Stored data entries:
- Opening Delimiter -
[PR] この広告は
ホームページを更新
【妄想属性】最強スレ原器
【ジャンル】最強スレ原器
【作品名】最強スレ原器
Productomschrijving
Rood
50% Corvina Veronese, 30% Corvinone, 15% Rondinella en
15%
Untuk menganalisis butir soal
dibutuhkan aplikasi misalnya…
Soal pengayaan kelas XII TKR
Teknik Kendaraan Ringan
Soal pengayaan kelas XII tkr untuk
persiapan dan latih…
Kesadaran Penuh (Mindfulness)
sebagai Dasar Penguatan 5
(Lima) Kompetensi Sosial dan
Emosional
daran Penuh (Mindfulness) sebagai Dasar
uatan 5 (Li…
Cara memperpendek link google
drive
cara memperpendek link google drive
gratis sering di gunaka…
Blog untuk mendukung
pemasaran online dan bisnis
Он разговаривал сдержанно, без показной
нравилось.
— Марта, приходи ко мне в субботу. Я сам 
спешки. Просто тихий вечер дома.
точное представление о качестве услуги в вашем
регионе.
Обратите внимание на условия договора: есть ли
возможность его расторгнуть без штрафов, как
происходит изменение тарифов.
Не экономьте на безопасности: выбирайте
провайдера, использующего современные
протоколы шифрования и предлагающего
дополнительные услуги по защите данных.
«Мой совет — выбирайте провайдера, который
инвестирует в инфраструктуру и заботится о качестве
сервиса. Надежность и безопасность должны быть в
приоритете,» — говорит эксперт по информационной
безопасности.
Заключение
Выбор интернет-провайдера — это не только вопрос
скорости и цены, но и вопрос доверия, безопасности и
- Closing Delimiter -
- Opening Delimiter -
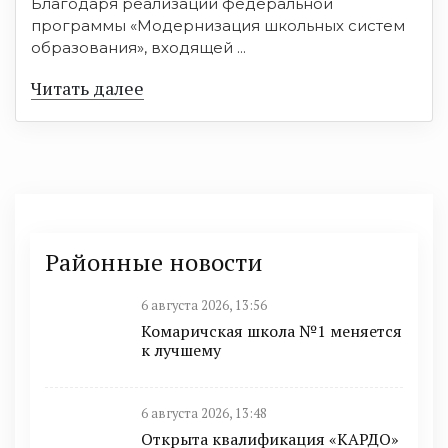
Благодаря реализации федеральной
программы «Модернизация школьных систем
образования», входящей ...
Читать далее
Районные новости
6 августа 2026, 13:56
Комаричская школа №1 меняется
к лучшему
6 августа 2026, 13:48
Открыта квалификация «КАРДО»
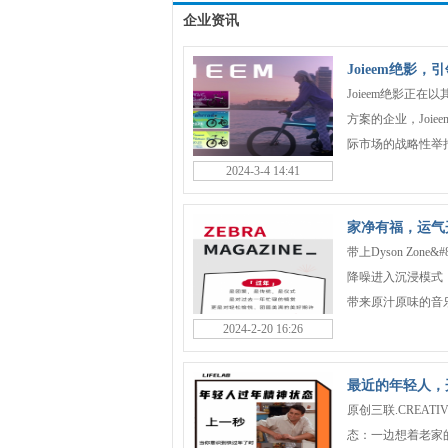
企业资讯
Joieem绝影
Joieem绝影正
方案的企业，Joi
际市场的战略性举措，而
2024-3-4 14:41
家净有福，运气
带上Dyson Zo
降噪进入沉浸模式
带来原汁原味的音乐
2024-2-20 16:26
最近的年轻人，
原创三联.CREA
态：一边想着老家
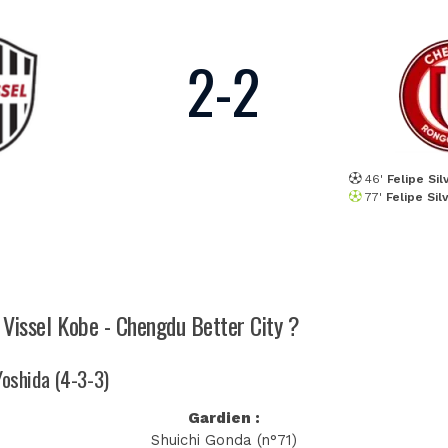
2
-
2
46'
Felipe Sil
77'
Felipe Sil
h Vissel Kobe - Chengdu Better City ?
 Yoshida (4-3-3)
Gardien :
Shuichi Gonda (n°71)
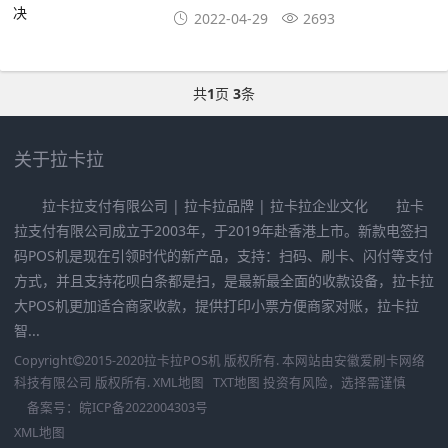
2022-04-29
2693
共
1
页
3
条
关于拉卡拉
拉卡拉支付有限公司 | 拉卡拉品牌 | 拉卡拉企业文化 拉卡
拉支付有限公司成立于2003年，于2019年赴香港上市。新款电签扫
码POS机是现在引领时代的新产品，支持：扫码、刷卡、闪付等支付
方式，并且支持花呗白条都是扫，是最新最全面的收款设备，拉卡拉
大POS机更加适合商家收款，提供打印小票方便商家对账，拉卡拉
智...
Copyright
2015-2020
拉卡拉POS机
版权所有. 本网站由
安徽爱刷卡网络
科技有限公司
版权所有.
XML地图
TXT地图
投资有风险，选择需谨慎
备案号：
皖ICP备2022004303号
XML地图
- Closing Delimiter -
- Opening Delimiter -
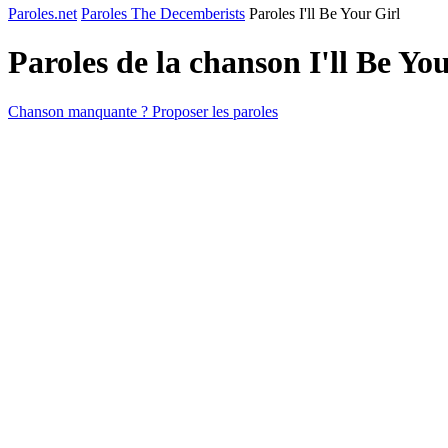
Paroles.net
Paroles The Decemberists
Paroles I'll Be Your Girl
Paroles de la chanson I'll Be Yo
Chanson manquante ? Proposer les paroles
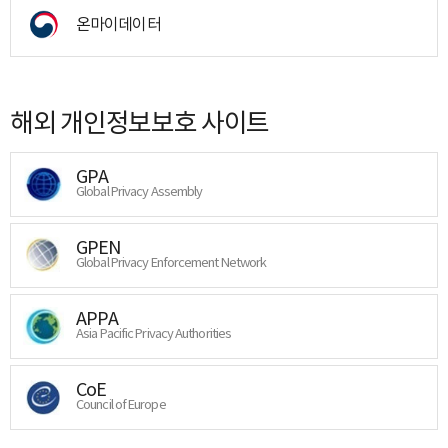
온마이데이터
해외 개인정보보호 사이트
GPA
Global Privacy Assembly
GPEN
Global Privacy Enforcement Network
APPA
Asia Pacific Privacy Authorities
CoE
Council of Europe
- Closing Delimiter -
What you should do:
Return only the part of the records above that opens with the line containing "daran Penuh (Mindfulness) sebagai Dasar" and closes with the line containing "провайдера, использующего современные", ends included.

Task result:
daran Penuh (Mindfulness) sebagai Dasar
uatan 5 (Li…
Cara memperpendek link google
drive
cara memperpendek link google drive
gratis sering di gunaka…
Blog untuk mendukung
pemasaran online dan bisnis
Он разговаривал сдержанно, без показной
нравилось.
— Марта, приходи ко мне в субботу. Я сам 
спешки. Просто тихий вечер дома.
точное представление о качестве услуги в вашем
регионе.
Обратите внимание на условия договора: есть ли
возможность его расторгнуть без штрафов, как
происходит изменение тарифов.
Не экономьте на безопасности: выбирайте
провайдера, использующего современные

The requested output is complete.